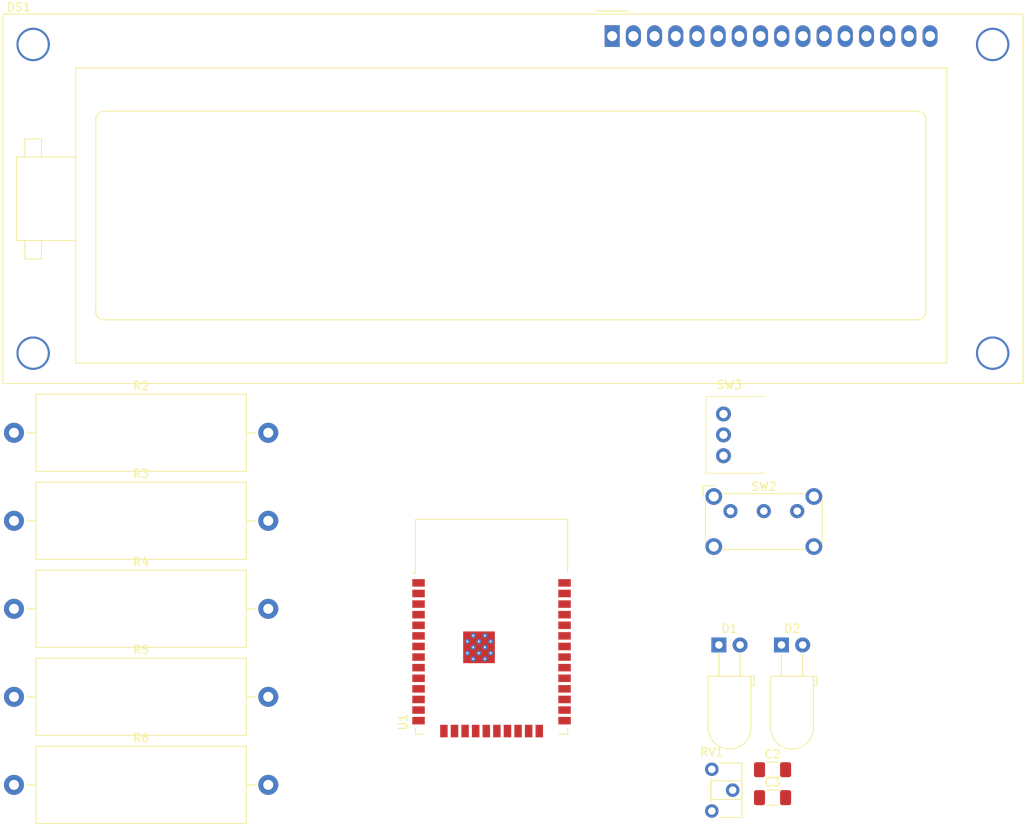
<source format=kicad_pcb>
(kicad_pcb (version 20221018) (generator pcbnew)

  (general
    (thickness 1.6)
  )

  (paper "A4")
  (layers
    (0 "F.Cu" signal)
    (31 "B.Cu" signal)
    (32 "B.Adhes" user "B.Adhesive")
    (33 "F.Adhes" user "F.Adhesive")
    (34 "B.Paste" user)
    (35 "F.Paste" user)
    (36 "B.SilkS" user "B.Silkscreen")
    (37 "F.SilkS" user "F.Silkscreen")
    (38 "B.Mask" user)
    (39 "F.Mask" user)
    (40 "Dwgs.User" user "User.Drawings")
    (41 "Cmts.User" user "User.Comments")
    (42 "Eco1.User" user "User.Eco1")
    (43 "Eco2.User" user "User.Eco2")
    (44 "Edge.Cuts" user)
    (45 "Margin" user)
    (46 "B.CrtYd" user "B.Courtyard")
    (47 "F.CrtYd" user "F.Courtyard")
    (48 "B.Fab" user)
    (49 "F.Fab" user)
    (50 "User.1" user)
    (51 "User.2" user)
    (52 "User.3" user)
    (53 "User.4" user)
    (54 "User.5" user)
    (55 "User.6" user)
    (56 "User.7" user)
    (57 "User.8" user)
    (58 "User.9" user)
  )

  (setup
    (pad_to_mask_clearance 0)
    (pcbplotparams
      (layerselection 0x00010fc_ffffffff)
      (plot_on_all_layers_selection 0x0000000_00000000)
      (disableapertmacros false)
      (usegerberextensions false)
      (usegerberattributes true)
      (usegerberadvancedattributes true)
      (creategerberjobfile true)
      (dashed_line_dash_ratio 12.000000)
      (dashed_line_gap_ratio 3.000000)
      (svgprecision 4)
      (plotframeref false)
      (viasonmask false)
      (mode 1)
      (useauxorigin false)
      (hpglpennumber 1)
      (hpglpenspeed 20)
      (hpglpendiameter 15.000000)
      (dxfpolygonmode true)
      (dxfimperialunits true)
      (dxfusepcbnewfont true)
      (psnegative false)
      (psa4output false)
      (plotreference true)
      (plotvalue true)
      (plotinvisibletext false)
      (sketchpadsonfab false)
      (subtractmaskfromsilk false)
      (outputformat 1)
      (mirror false)
      (drillshape 1)
      (scaleselection 1)
      (outputdirectory "")
    )
  )

  (net 0 "")
  (net 1 "GND")
  (net 2 "/A")
  (net 3 "/B")
  (net 4 "Net-(D1-K)")
  (net 5 "/LED_Y")
  (net 6 "Net-(D2-K)")
  (net 7 "/LED_B")
  (net 8 "Net-(DS1-LEDA)")
  (net 9 "/LCD_PWR")
  (net 10 "Net-(DS1-Vo)")
  (net 11 "/REG_SEL")
  (net 12 "/EN")
  (net 13 "unconnected-(DS1-DB0-Pad9)")
  (net 14 "unconnected-(DS1-DB1-Pad10)")
  (net 15 "unconnected-(DS1-DB2-Pad11)")
  (net 16 "unconnected-(DS1-DB3-Pad12)")
  (net 17 "/D4")
  (net 18 "/D5")
  (net 19 "/D6")
  (net 20 "/D7")
  (net 21 "Net-(R3-Pad2)")
  (net 22 "Net-(R4-Pad2)")
  (net 23 "VCC")
  (net 24 "/C")
  (net 25 "unconnected-(U1-EN-Pad3)")
  (net 26 "unconnected-(U1-SENSOR_VP-Pad4)")
  (net 27 "unconnected-(U1-SENSOR_VN-Pad5)")
  (net 28 "unconnected-(U1-IO33-Pad9)")
  (net 29 "unconnected-(U1-IO25-Pad10)")
  (net 30 "unconnected-(U1-IO26-Pad11)")
  (net 31 "unconnected-(U1-IO27-Pad12)")
  (net 32 "unconnected-(U1-IO14-Pad13)")
  (net 33 "unconnected-(U1-SHD{slash}SD2-Pad17)")
  (net 34 "unconnected-(U1-SWP{slash}SD3-Pad18)")
  (net 35 "unconnected-(U1-SCS{slash}CMD-Pad19)")
  (net 36 "unconnected-(U1-SCK{slash}CLK-Pad20)")
  (net 37 "unconnected-(U1-SDO{slash}SD0-Pad21)")
  (net 38 "unconnected-(U1-SDI{slash}SD1-Pad22)")
  (net 39 "unconnected-(U1-IO17-Pad28)")
  (net 40 "unconnected-(U1-IO5-Pad29)")
  (net 41 "unconnected-(U1-IO19-Pad31)")
  (net 42 "unconnected-(U1-NC-Pad32)")
  (net 43 "unconnected-(U1-IO21-Pad33)")
  (net 44 "unconnected-(U1-RXD0{slash}IO3-Pad34)")
  (net 45 "unconnected-(U1-TXD0{slash}IO1-Pad35)")
  (net 46 "unconnected-(U1-IO22-Pad36)")
  (net 47 "unconnected-(U1-IO23-Pad37)")

  (footprint "LED_THT:LED_D5.0mm_Horizontal_O3.81mm_Z15.0mm" (layer "F.Cu") (at 121.4275 98.54))

  (footprint "Rotary_Encoder:RotaryEncoder_Bourns_Horizontal_PEC09-2xxxF-Nxxxx" (layer "F.Cu") (at 114.4775 75.86))

  (footprint "Resistor_THT:R_Axial_Power_L25.0mm_W9.0mm_P30.48mm" (layer "F.Cu") (at 29.4375 94.21))

  (footprint "Potentiometer_THT:Potentiometer_ACP_CA6-H2,5_Horizontal" (layer "F.Cu") (at 113.0775 113.44))

  (footprint "Display:HY1602E" (layer "F.Cu") (at 101.1375 25.565))

  (footprint "Button_Switch_THT:SW_E-Switch_EG1224_SPDT_Angled" (layer "F.Cu") (at 115.3125 82.495))

  (footprint "Resistor_THT:R_Axial_Power_L25.0mm_W9.0mm_P30.48mm" (layer "F.Cu") (at 29.4375 104.76))

  (footprint "Capacitor_SMD:C_1206_3216Metric_Pad1.33x1.80mm_HandSolder" (layer "F.Cu") (at 120.3575 113.49))

  (footprint "Resistor_THT:R_Axial_Power_L25.0mm_W9.0mm_P30.48mm" (layer "F.Cu") (at 29.4375 73.11))

  (footprint "Capacitor_SMD:C_1206_3216Metric_Pad1.33x1.80mm_HandSolder" (layer "F.Cu") (at 120.3575 116.84))

  (footprint "Resistor_THT:R_Axial_Power_L25.0mm_W9.0mm_P30.48mm" (layer "F.Cu") (at 29.4375 115.31))

  (footprint "Resistor_THT:R_Axial_Power_L25.0mm_W9.0mm_P30.48mm" (layer "F.Cu") (at 29.4375 83.66))

  (footprint "LED_THT:LED_D5.0mm_Horizontal_O3.81mm_Z15.0mm" (layer "F.Cu") (at 113.9275 98.54))

  (footprint "RF_Module:ESP32-WROOM-32D" (layer "F.Cu") (at 86.6775 99.35))

)

</source>
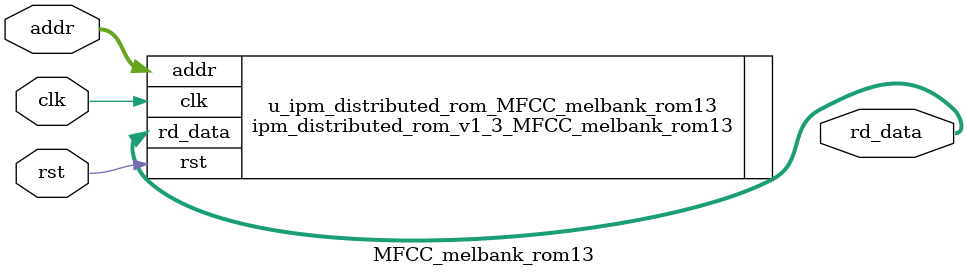
<source format=v>


`timescale 1 ns / 1 ps
module MFCC_melbank_rom13
    (
     addr        ,
     rst         ,
     clk         ,
     rd_data
    );

    localparam ADDR_WIDTH = 9 ; //@IPC int 4,10

    localparam DATA_WIDTH = 8 ; //@IPC int 1,256

    localparam RST_TYPE = "ASYNC" ; //@IPC enum ASYNC,SYNC

    localparam OUT_REG = 0 ; //@IPC bool

    localparam INIT_ENABLE = 1 ; //@IPC bool

    localparam INIT_FILE = "D:/PDS_FPGA/Audio_test/ipcore/MFCC_melbank_rom13/rtl/output12_MFCC_melbank_rom13.dat" ; //@IPC string

    localparam FILE_FORMAT = "BIN" ; //@IPC enum BIN,HEX


     output   wire  [DATA_WIDTH-1:0]       rd_data ;
     input    wire  [ADDR_WIDTH-1:0]       addr    ;
     input                                 clk     ;
     input                                 rst     ;

ipm_distributed_rom_v1_3_MFCC_melbank_rom13
   #(
     .ADDR_WIDTH    (ADDR_WIDTH     ), //address width   range:4-10
     .DATA_WIDTH    (DATA_WIDTH     ), //data width      range:4-256
     .RST_TYPE      (RST_TYPE       ), //reset type   "ASYNC_RESET" "SYNC_RESET"
     .OUT_REG       (OUT_REG        ), //output options :non_register(0)  register(1)
     .INIT_FILE     (INIT_FILE      ), //legal value:"NONE" or "initial file name"
     .FILE_FORMAT   (FILE_FORMAT    )  //initial data format : "bin" or "hex"
    )u_ipm_distributed_rom_MFCC_melbank_rom13
    (
     .rd_data       (rd_data        ),
     .addr          (addr           ),
     .clk           (clk            ),
     .rst           (rst            )

    );
endmodule

</source>
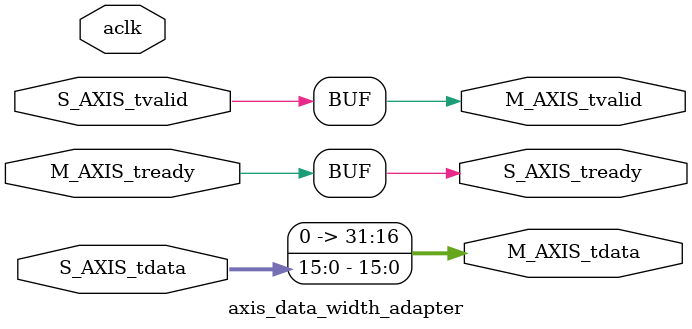
<source format=sv>
`timescale 1ns / 1ps

module axis_data_width_adapter #
(
    parameter integer                       AXIS_TDATA_WIDTH_IN     = 16,
    parameter integer                       AXIS_TDATA_WIDTH_OUT    = 32
)
(
    // signals
    input  wire                             aclk,
    
    // axis slave
    input  wire                             S_AXIS_tvalid,
    input  wire [AXIS_TDATA_WIDTH_IN-1:0]   S_AXIS_tdata,
    output wire                             S_AXIS_tready,
    
    // axis master
    input  wire                             M_AXIS_tready,
    output wire                             M_AXIS_tvalid,
    output wire [AXIS_TDATA_WIDTH_OUT-1:0]  M_AXIS_tdata
);          
 
    assign M_AXIS_tvalid                    = S_AXIS_tvalid;   
    assign M_AXIS_tdata                     = {{(AXIS_TDATA_WIDTH_IN - AXIS_TDATA_WIDTH_OUT){1'b0}}, S_AXIS_tdata};
    assign S_AXIS_tready                    = M_AXIS_tready;

endmodule
</source>
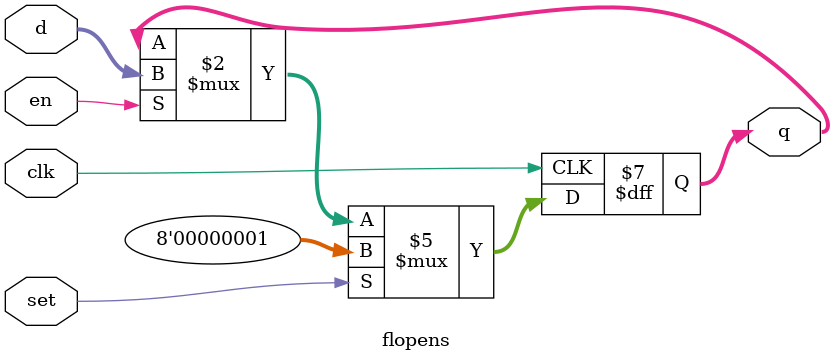
<source format=sv>

module flopens #(parameter WIDTH = 8) (
  input  logic             clk, set, en,
  input  logic [WIDTH-1:0] d, 
  output logic [WIDTH-1:0] q);

  always_ff @(posedge clk) 
    if (set)   q <= #1 1;
    else if (en) q <= #1 d;
endmodule



</source>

▶ Task prompt:
Lines wanted from the listing above: the line with "(disableapertmacros false)" up to and including the line with "(hpglpendiameter 15.000000)". Please write them out exactly, adding nothing else.

▶ Output:
      (disableapertmacros false)
      (usegerberextensions false)
      (usegerberattributes true)
      (usegerberadvancedattributes true)
      (creategerberjobfile true)
      (dashed_line_dash_ratio 12.000000)
      (dashed_line_gap_ratio 3.000000)
      (svgprecision 4)
      (plotframeref false)
      (viasonmask false)
      (mode 1)
      (useauxorigin false)
      (hpglpennumber 1)
      (hpglpenspeed 20)
      (hpglpendiameter 15.000000)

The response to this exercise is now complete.